Part 11 of the Levelling-Up and Regeneration Act 2023 empowers the government to require disclosure of information relating to land ownership and control with the aim of identifying those who hold “relevant contractual rights” in land across England and Wales. The government has launched its consultation along with draft Regulations, to seek views from individuals, organisations and businesses on the implications of collecting and publishing information on contractual control agreements.
The consultation closes on 20 March 2024, and any responses can be submitted here.
Which agreements will be captured?
The consultation aims to capture contractual control agreements, being any agreement which secures land or property for residential, commercial or mixed-use developments. Examples of these include option agreements, pre-emption agreements, conditional contracts and promotion agreements. In essence, any contractual arrangement which binds the landowner into a future disposition is sought to be caught and the relevant information supplied.
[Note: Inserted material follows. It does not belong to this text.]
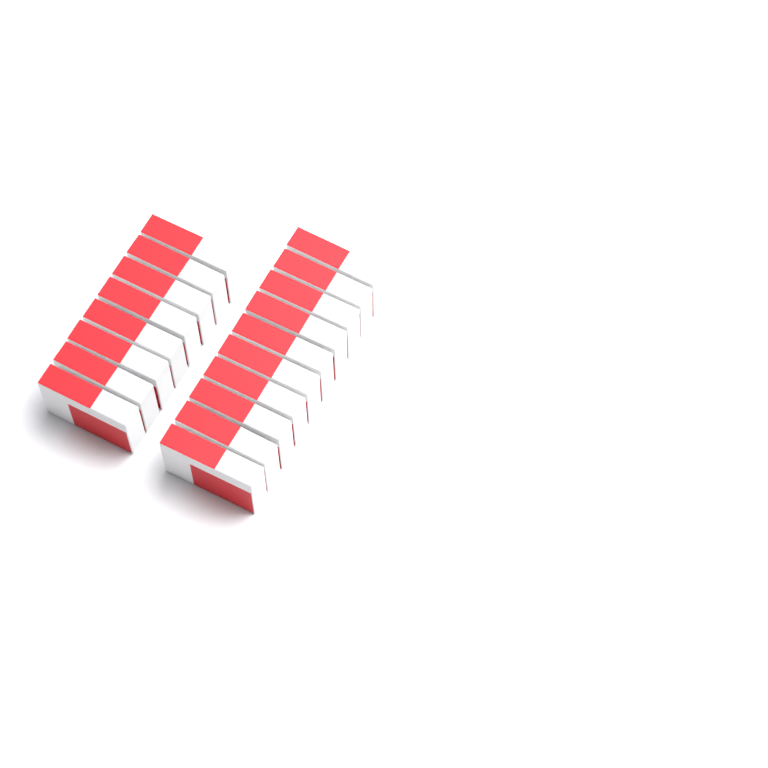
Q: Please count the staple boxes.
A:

At present, the intention is that provision of information will only be required for arrangements which have a duration of 12 months or more, relate to registered land and are entered into after 6 April 2021 (or where the original agreement is varied or assigned after that date).
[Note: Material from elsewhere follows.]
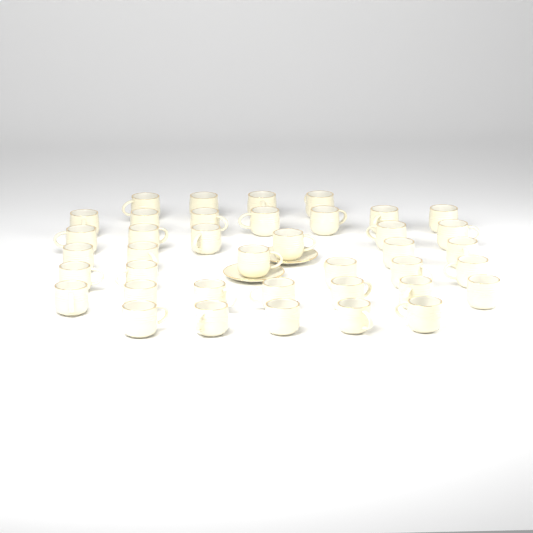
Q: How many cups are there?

What information is to be published?
Whilst many developers/promoters protect contractual control agreements by way of a restriction and/or unilateral notice on the affected land at HM Land Registry, there is no legal requirement at present to provide information on such agreements. The government acknowledges that there is a need to balance the provision of transparent, detailed and accessible data whilst still protecting commercially sensitive information. The proposal is to include key information, such as:
- Type of agreement;
- Contracting parties (including Companies House registration number, Charity Commission registration number or similar);
- The date the agreement was entered into;
- The start date and expiry date of the agreement (including any periods permitted for extensions);
- Territorial extent of agreement;
- Title numbers of land affected; and
- Solicitor Regulation Authority number for the solicitors involved in the transaction.
Where a new relevant contractual control agreement is entered into, the grantee (the developer/promoter/pre-emption holder) will be obliged to provide the aforesaid information within 60 days of the agreement being entered into. The government suggests that this information is provided by the conveyancer acting for the grantee to ensure accuracy. This information must be supplied before HM Land Registry will process any applications to register a restriction or notice protecting the agreement.
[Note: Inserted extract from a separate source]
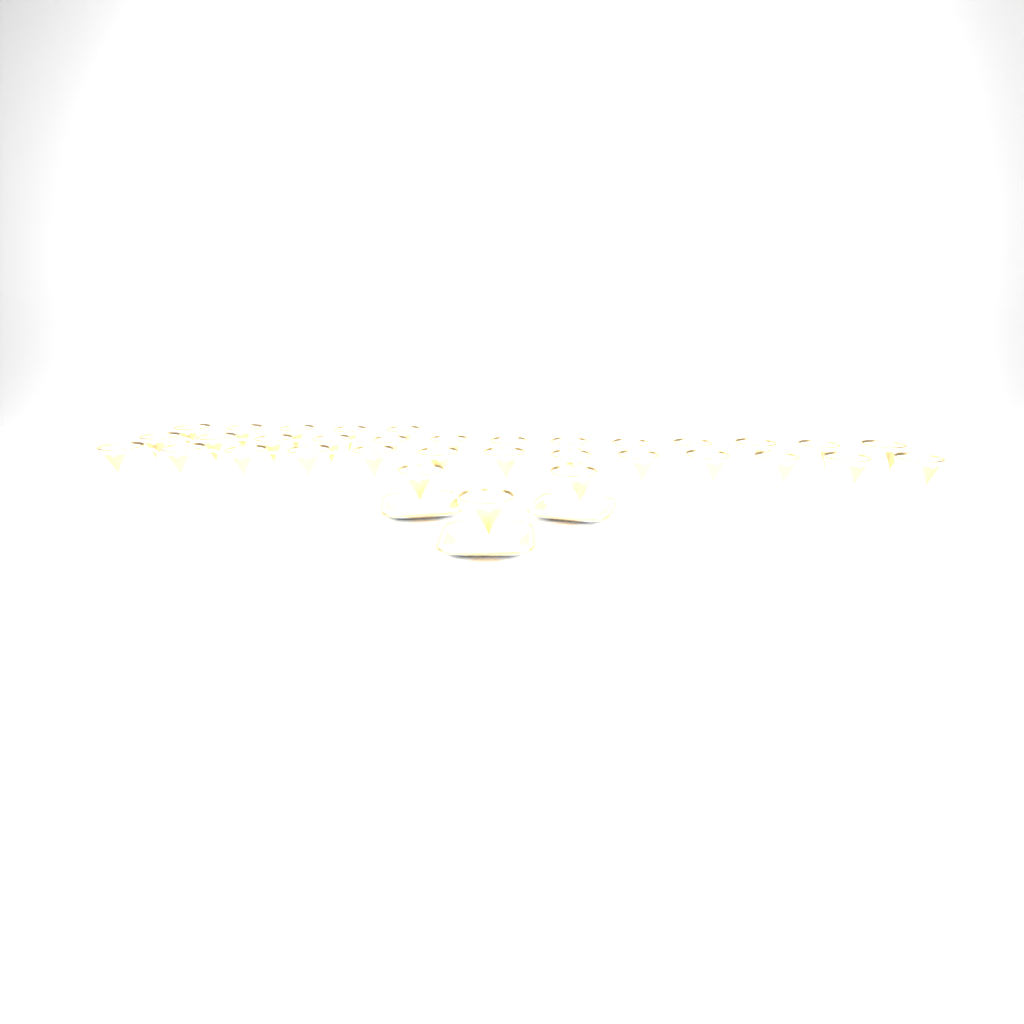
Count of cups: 34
The government intends to also collect data relating to existing agreements which will subsist for more than 12 months from the commencement date of the draft Regulations. The grantee will have a period of 12 months following commencement of the Regulations to provide the relevant information. Where any contractual control agreement is varied so as to vary the relevant information, this updated information will also need to be provided to HM Land Registry.
What are the implications if you do not provide the information required?
As stated above, HM Land Registry will refuse to register any restriction or notices where the relevant information is not provided.
Where information is not provided or false information is given knowingly or recklessly, this would constitute a criminal offence under the Levelling Up and Regeneration Act 2023 which carries a maximum of 2 years imprisonment and an unlimited fine.
Is greater transparency required?
The government acknowledges there is a balance to be struck between the extent of information necessary to give a clear picture of contractual control agreements and protecting the commercial interests and commercially sensitive information of landowners, developers and promoters. Whilst the information intended to be caught by the Regulations is limited, it still includes key information such as the end date for the agreement. This is likely to cause concern for developers/promoters, as this information could be utilised by competing developers/promoters if they wish to seek their own agreement for that land.
This additional information might be beneficial to local authorities, who can use this information to inform their development plans and housing supply requirements. Whilst it may benefit local authorities, developers/promoters usually have obligations to actively promote land under their control and the question has to be asked as to whether greater transparency would add much benefit to local authorities in determining land to include in its local plan.
If the draft Regulations are implemented, the administrative burden on grantees, their conveyancers and HM Land Registry would increase significantly. That, coupled with the sanctions imposed on those in breach of the Regulations and the commercial sensitivity of the information, calls into question whether the need for greater transparency has been prioritised above other matters.